#### [Brano citato]
%%
Non trattandosi di una valutazione personale del notaio, l'affermazione dell'attrice di essere parzialmente priva dell'udito ma di saper leggere e scrivere (poi ritrattata affermando di essere affetta da una grave forma di sordomutismo) può essere rimossa solo attraverso la proposizione della querela di falso.
L'attrice conveniva in giudizio il fratello e il notaio chiedendo la dichiarazione di nullità dei due atti redatti da quest'ultimo e la condanna di entrambi al risarcimento dei danni nei suoi confronti per via dell'errore professionale del notaio e della condotta dolosa del fratello. In sostanza, l'attrice esponeva di aver venduto al fratello la nuda proprietà di un...
Svolgimento del processo
1. R. P. convenne in giudizio, davanti al Tribunale di Modena, suo fratello G. P. e il notaio M.R., chiedendo che fosse dichiarata la nullità di due atti redatti da quest’ultimo e che entrambi i convenuti fossero condannati al risarcimento dei danni da lei subiti a causa dell’errore professionale del notaio e del comportamento doloso tenuto dal fratello.
%%
#### [Elenco dati]
%%
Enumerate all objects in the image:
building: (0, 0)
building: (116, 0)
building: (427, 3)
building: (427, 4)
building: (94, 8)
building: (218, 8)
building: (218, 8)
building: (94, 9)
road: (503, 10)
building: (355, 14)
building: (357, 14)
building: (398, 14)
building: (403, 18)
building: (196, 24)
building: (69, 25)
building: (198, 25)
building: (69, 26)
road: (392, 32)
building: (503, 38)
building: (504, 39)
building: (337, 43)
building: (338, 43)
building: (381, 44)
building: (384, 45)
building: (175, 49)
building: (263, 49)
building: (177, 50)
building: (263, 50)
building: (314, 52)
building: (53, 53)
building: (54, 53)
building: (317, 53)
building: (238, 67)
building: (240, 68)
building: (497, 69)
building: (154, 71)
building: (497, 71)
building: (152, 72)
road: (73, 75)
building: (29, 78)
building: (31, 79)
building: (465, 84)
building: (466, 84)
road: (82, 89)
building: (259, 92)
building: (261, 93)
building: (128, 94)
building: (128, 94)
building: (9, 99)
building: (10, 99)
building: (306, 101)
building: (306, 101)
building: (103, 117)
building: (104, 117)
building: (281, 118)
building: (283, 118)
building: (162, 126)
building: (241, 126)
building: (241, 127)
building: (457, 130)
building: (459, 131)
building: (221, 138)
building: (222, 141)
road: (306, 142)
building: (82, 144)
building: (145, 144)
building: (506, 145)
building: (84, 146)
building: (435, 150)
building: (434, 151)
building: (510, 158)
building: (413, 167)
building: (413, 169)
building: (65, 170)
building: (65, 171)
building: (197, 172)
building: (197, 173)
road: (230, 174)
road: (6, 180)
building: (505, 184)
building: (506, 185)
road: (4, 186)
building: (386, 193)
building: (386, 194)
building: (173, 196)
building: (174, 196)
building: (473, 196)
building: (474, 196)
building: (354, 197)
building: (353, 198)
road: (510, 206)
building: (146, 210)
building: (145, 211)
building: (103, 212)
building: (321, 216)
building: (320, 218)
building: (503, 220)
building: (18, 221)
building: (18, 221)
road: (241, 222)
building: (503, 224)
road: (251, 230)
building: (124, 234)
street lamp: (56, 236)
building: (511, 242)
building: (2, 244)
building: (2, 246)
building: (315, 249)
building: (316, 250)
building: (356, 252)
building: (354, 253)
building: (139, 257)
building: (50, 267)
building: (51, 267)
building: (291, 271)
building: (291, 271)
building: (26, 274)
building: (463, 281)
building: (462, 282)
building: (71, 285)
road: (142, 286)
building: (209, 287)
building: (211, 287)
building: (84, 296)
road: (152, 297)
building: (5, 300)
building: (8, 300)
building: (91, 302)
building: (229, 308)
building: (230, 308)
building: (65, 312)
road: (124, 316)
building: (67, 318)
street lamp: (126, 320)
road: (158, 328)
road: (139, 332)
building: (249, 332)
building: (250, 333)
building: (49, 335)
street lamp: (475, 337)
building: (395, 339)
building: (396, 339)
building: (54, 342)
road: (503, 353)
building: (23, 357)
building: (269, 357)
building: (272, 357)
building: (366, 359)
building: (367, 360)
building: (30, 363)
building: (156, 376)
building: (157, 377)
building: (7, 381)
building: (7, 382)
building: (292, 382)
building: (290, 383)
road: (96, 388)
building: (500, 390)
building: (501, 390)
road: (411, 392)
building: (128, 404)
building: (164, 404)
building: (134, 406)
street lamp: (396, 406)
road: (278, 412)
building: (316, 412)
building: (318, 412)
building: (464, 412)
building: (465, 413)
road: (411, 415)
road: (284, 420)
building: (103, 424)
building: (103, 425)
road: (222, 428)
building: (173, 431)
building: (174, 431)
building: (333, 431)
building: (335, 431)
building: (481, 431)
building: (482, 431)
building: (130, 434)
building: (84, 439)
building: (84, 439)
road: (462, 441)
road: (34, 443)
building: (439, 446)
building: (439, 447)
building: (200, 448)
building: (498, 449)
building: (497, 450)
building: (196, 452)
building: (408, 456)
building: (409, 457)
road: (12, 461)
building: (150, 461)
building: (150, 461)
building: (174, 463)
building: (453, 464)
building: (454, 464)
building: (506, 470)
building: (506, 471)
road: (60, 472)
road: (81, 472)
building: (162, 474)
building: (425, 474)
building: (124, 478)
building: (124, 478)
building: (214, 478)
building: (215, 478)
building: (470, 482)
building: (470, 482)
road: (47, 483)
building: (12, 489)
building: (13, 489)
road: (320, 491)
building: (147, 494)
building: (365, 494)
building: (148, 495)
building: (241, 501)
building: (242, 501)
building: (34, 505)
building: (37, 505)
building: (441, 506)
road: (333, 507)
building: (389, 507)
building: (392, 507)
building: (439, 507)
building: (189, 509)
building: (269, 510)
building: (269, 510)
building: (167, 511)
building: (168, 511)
%%
#### [Consegne]
1. Secondo il brano citato, davanti a quale tribunale R. P. convenne in giudizio il fratello e il notaio?
2. Trascrivi dal brano citato il testo compreso tra "Non trattandosi di" e "proprietà di un...", estremi inclusi.

#### [Risposte alle consegne]
1. Davanti al Tribunale di Modena.

2.
Non trattandosi di una valutazione personale del notaio, l'affermazione dell'attrice di essere parzialmente priva dell'udito ma di saper leggere e scrivere (poi ritrattata affermando di essere affetta da una grave forma di sordomutismo) può essere rimossa solo attraverso la proposizione della querela di falso.
L'attrice conveniva in giudizio il fratello e il notaio chiedendo la dichiarazione di nullità dei due atti redatti da quest'ultimo e la condanna di entrambi al risarcimento dei danni nei suoi confronti per via dell'errore professionale del notaio e della condotta dolosa del fratello. In sostanza, l'attrice esponeva di aver venduto al fratello la nuda proprietà di un...